I’m not ignoring the fact that sometimes the comments made regarding one’s looks can be the most offensive, but it’s usually such a surface level connotation that it probably says more about the one making the comment than it does about you. Most of the things related to appearance which get assigned as one’s ‘defining feature’ are quite basic; ranging from the simple ‘blue eyes’ to ‘no eyebrow guy’… (A personal favourite identifier I’ve heard)
Other identifiers which people use are often related to personality, but I think this strays a little beyond the defining features which I am concerned with. As if someone vows to know you well enough to comment on your traits as a human being, then they don’t fall into the wide majority who make the instant connections and assumptions whom I’m largely more interested in.
I know that the identifiers which arise from one’s looks or personality can be the most hurtful. I mean no one wants to hear a group of lads simply refer to you by a number or a group of girls to call you out on your dress sense or physique; these comments, although usually not meant to harm, can sting. In 2019 though, everyone is entitled to be whoever they want to be and someone’s snap decision ranking who you are as a person really should not be entertained when regarding your own self worth.
(Damn, maybe I should be a motivational speaker for that one.)
On a personal level, the defining features which people choose to label me with, largely do not bother me. However, it is when my defining feature is intertwined with someone else - like if I am to be known for dating someone, or being a fan of someone - that I tend to protest.
To a certain extent, we can control the way we choose to present ourselves, or we can choose to be true to our own personalities; but we cannot control the associations we have with people, or have had previously had with people.
This lapse of control can be destabilising - particularly when people are using things or people who we do not believe represent us, as the key feature with which we should be identified by.
I mean people are automatically going to make connections between you and other people, and it is probably the most common feature which triggers that “oh HER” moment, but it never fails to bother me.
I may be alone in my distaste for it, but I personally don’t want to just be known as someone’s ex or someone’s friend, as it is probably the identifier which is most disassociated from the person themselves.

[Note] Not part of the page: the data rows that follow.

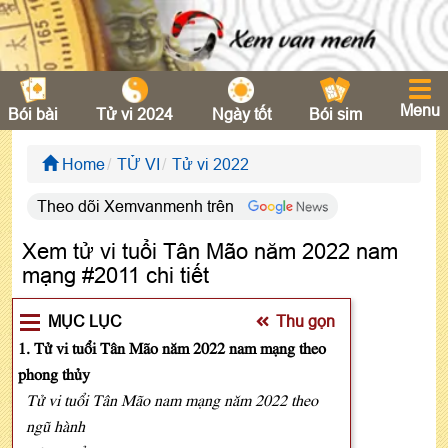
Menu
Bói bài
Tử vi 2024
Ngày tốt
Bói sim
Home
TỬ VI
Tử vi 2022
Theo dõi Xemvanmenh trên
Xem tử vi tuổi Tân Mão năm 2022 nam
mạng #2011 chi tiết
MỤC LỤC
Thu gọn
1. Tử vi tuổi Tân Mão năm 2022 nam mạng theo
phong thủy
Tử vi tuổi Tân Mão nam mạng năm 2022 theo
ngũ hành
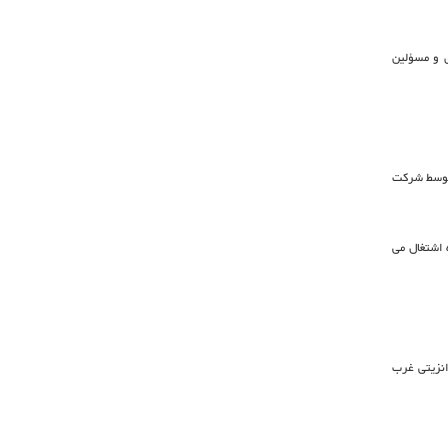
ی و مسؤلین
 توسط شرکت
 اشتغال می
انزیتی غرب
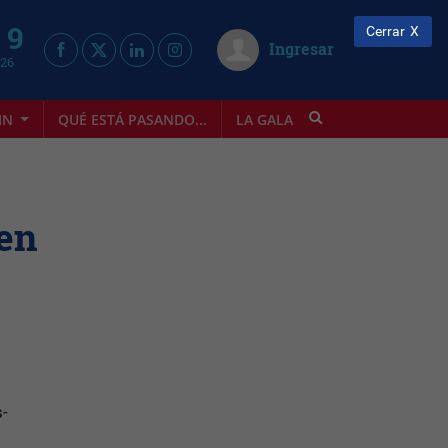
 9
Cerrar
Ingresar
026
IN
QUÉ ESTÁ PASANDO...
LA GALA
INFOSTYLE
 en
s-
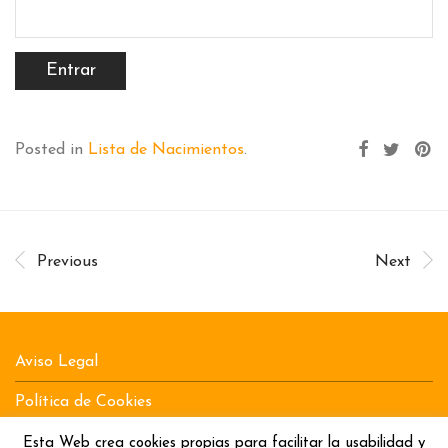
Posted in
Lista de Nacimientos
.
Previous
Next
Aviso Legal
Política de Cookies
Política de Privacidad
Esta Web crea cookies propias para facilitar la usabilidad y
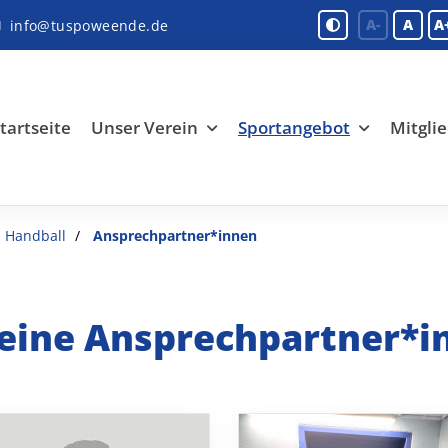
A-
A
A
info@tuspoweende.de
tartseite
Unser Verein
Sportangebot
Mitglie
Handball
Ansprechpartner*innen
eine Ansprechpartner*i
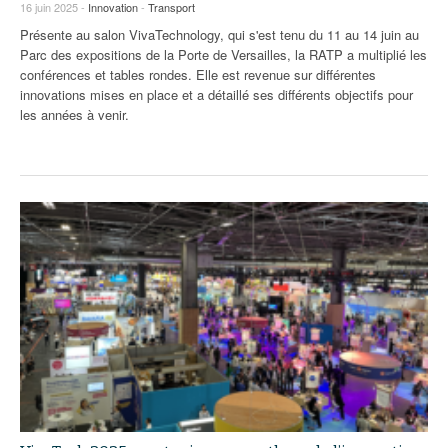
93
16 juin 2025 -
Innovation
-
Transport
Présente au salon VivaTechnology, qui s'est tenu du 11 au 14 juin au
94
Parc des expositions de la Porte de Versailles, la RATP a multiplié les
conférences et tables rondes. Elle est revenue sur différentes
95
innovations mises en place et a détaillé ses différents objectifs pour
les années à venir.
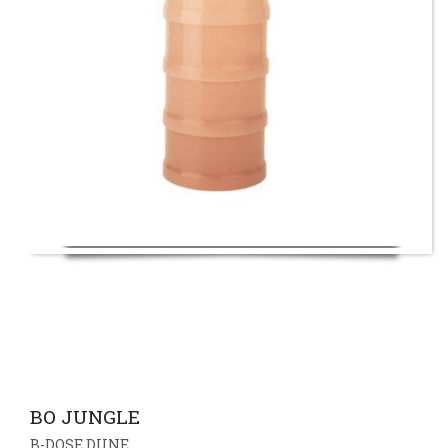
BO JUNGLE
B-DOSE DUNE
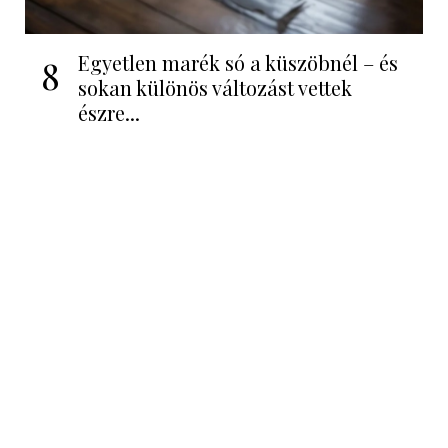
Egyetlen marék só a küszöbnél – és
8
sokan különös változást vettek
észre...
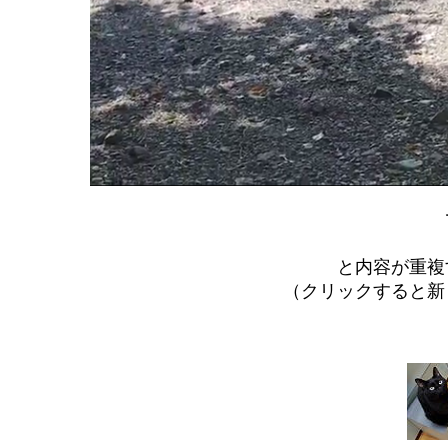
と内容が重複
（クリックすると新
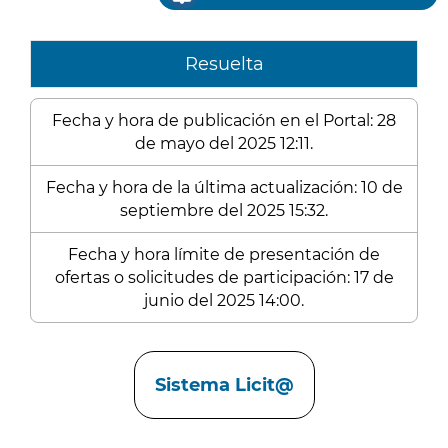
Resuelta
Fecha y hora de publicación en el Portal: 28
de mayo del 2025 12:11.
Fecha y hora de la última actualización: 10 de
septiembre del 2025 15:32.
Fecha y hora límite de presentación de
ofertas o solicitudes de participación: 17 de
junio del 2025 14:00.
Enlaces
Sistema Licit@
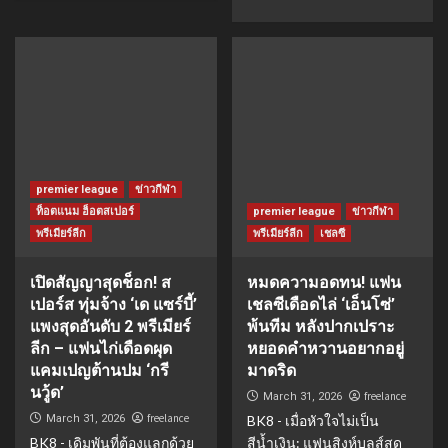
premier league
ข่าวกีฬา
ท็อตแนม ฮ็อตสเปอร์
premier league
ข่าวกีฬา
พรีเมียร์ลีก
พรีเมียร์ลีก
เชลซี
เปิดสัญญาสุดช็อก! ส
หมดความอดทน! แฟน
เปอร์ส ทุ่มจ้าง ‘เด แซร์บี้’
เชลซีเดือดไล่ ‘เอ็นโซ่’
แพงสุดอันดับ 2 พรีเมียร์
พ้นทีม หลังปากเปราะ
ลีก – แฟนไก่เดือดผุด
หยอดคำหวานอยากอยู่
แคมเปญต้านปม ‘กรี
มาดริด
นวู้ด’
freelance
March 31, 2026
freelance
March 31, 2026
BK8 - เมื่อหัวใจไม่เป็น
BK8 - เดิมพันที่ต้องแลกด้วย
สีน้ำเงิน: แฟนสิงห์บลูส์สุด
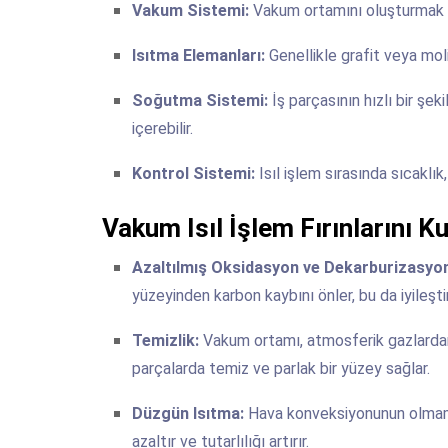
Vakum Sistemi:
Vakum ortamını oluşturmak v
Isıtma Elemanları:
Genellikle grafit veya moli
Soğutma Sistemi:
İş parçasının hızlı bir ş
içerebilir.
Kontrol Sistemi:
Isıl işlem sırasında sıcaklı
Vakum Isıl İşlem Fırınlarını K
Azaltılmış Oksidasyon ve Dekarburizasyo
yüzeyinden karbon kaybını önler, bu da iyileşti
Temizlik:
Vakum ortamı, atmosferik gazlardan
parçalarda temiz ve parlak bir yüzey sağlar.
Düzgün Isıtma:
Hava konveksiyonunun olmama
azaltır ve tutarlılığı artırır.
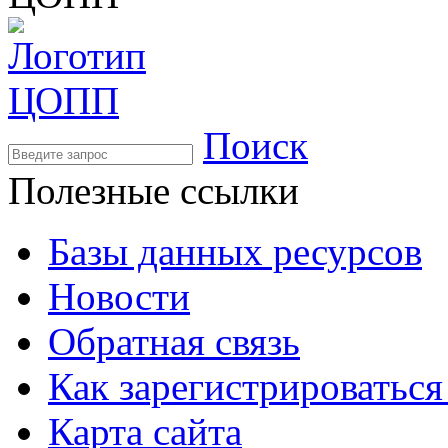
Поиск
Полезные ссылки
Базы данных ресурсов
Новости
Обратная связь
Как зарегистрироватьс
Карта сайта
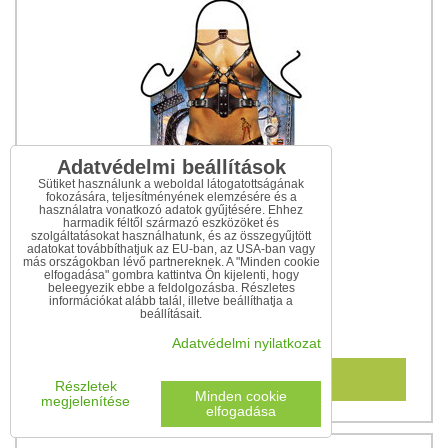
Adatvédelmi beállítások
Sütiket használunk a weboldal látogatottságának
fokozására, teljesítményének elemzésére és a
használatra vonatkozó adatok gyűjtésére. Ehhez
harmadik féltől származó eszközöket és
szolgáltatásokat használhatunk, és az összegyűjtött
adatokat továbbíthatjuk az EU-ban, az USA-ban vagy
más országokban lévő partnereknek. A "Minden cookie
elfogadása" gombra kattintva Ön kijelenti, hogy
beleegyezik ebbe a feldolgozásba. Részletes
Kötény BDSM rabszolga férfi
információkat alább talál, illetve beállíthatja a
beállításait.
3 840 Ft
Adatvédelmi nyilatkozat
Kosárba
Részletek
Minden cookie
megjelenítése
elfogadása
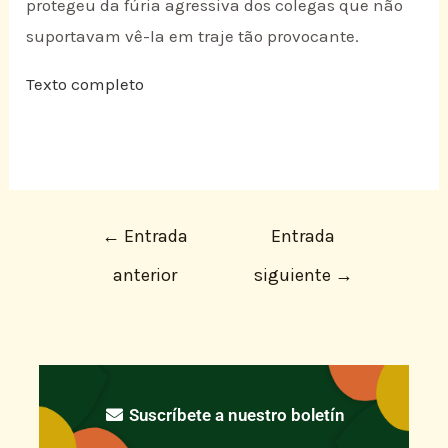
protegeu da fúria agressiva dos colegas que não
suportavam vê-la em traje tão provocante.
Texto completo
←
Entrada
Entrada
anterior
siguiente
→
Suscríbete a nuestro boletín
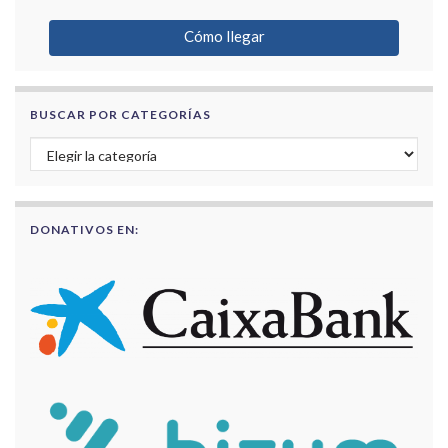
Cómo llegar
BUSCAR POR CATEGORÍAS
Buscar por categorías
DONATIVOS EN:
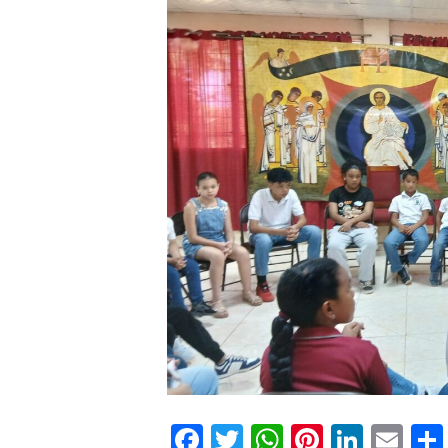
Facebook
Twitter
WhatsApp
Pinteres
Linke
Em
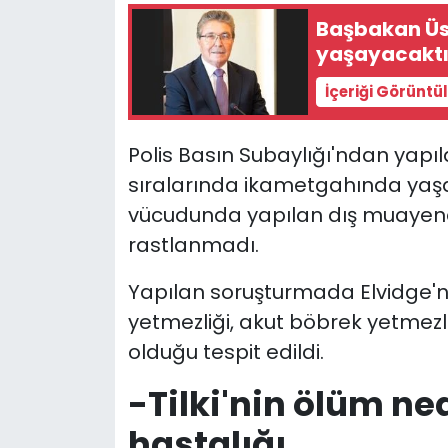
Başbakan Üst
SAĞLIK
yaşayacaktı
İçeriği Görüntü
Spor
Teknoloji
Polis Basın Subaylığı'ndan yap
sıralarında ikametgahında yaşam
TÜRKiYE
vücudunda yapılan dış muayened
rastlanmadı.
Video Galeri
Yapılan soruşturmada Elvidge'ni
YAŞAM
yetmezliği, akut böbrek yetmezliğ
olduğu tespit edildi.
Yazarlar
-Tilki'nin ölüm n
hastalığı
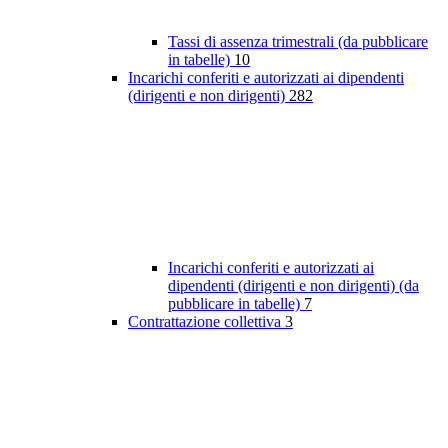
Tassi di assenza trimestrali (da pubblicare
in tabelle)
10
Incarichi conferiti e autorizzati ai dipendenti
(dirigenti e non dirigenti)
282
Incarichi conferiti e autorizzati ai
dipendenti (dirigenti e non dirigenti) (da
pubblicare in tabelle)
7
Contrattazione collettiva
3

I realise that I’ve probably made myself sound all bitter or something, but my concern with these associations go beyond my desire to be viewed separate to my decisions in terms of love and friendship. For years, my identifier stemmed from the fact that I wrote a blog, or the fact that I like Taylor Swift; and my distaste for such identifiers grew so strong that I largely separated myself from anything which could identify me in such a way.
Despite my obsession with what someone believes my ‘defining feature’ to be, it is largely a fruitless endeavour to overanalyse such associations because you simply can't control how others choose to perceive you. In a way, hearing what others perceive you to be can be quite comical, as the identifiers they choose to label you with can be so far from the truth. My attempts to combat such labels have led me to try and never be ‘too much’ of anything, fearing that anything which spilled out over the boundary lines would then become what people would know me for, and later associate and identify me with.
I now question if there was ever a need to be so cautious. I can’t really see why any of us should need to trim the edges of our personalities in the hopes that it will garner us a more pleasant identifier with the masses. Trying to reign in the various perceptions that people have of us seems to be a largely futile endeavour, and one that I’m going to try and avoid.
Even though I am BEYOND interested in what you identifier you may associate with me…. I humbly suggest you do the same.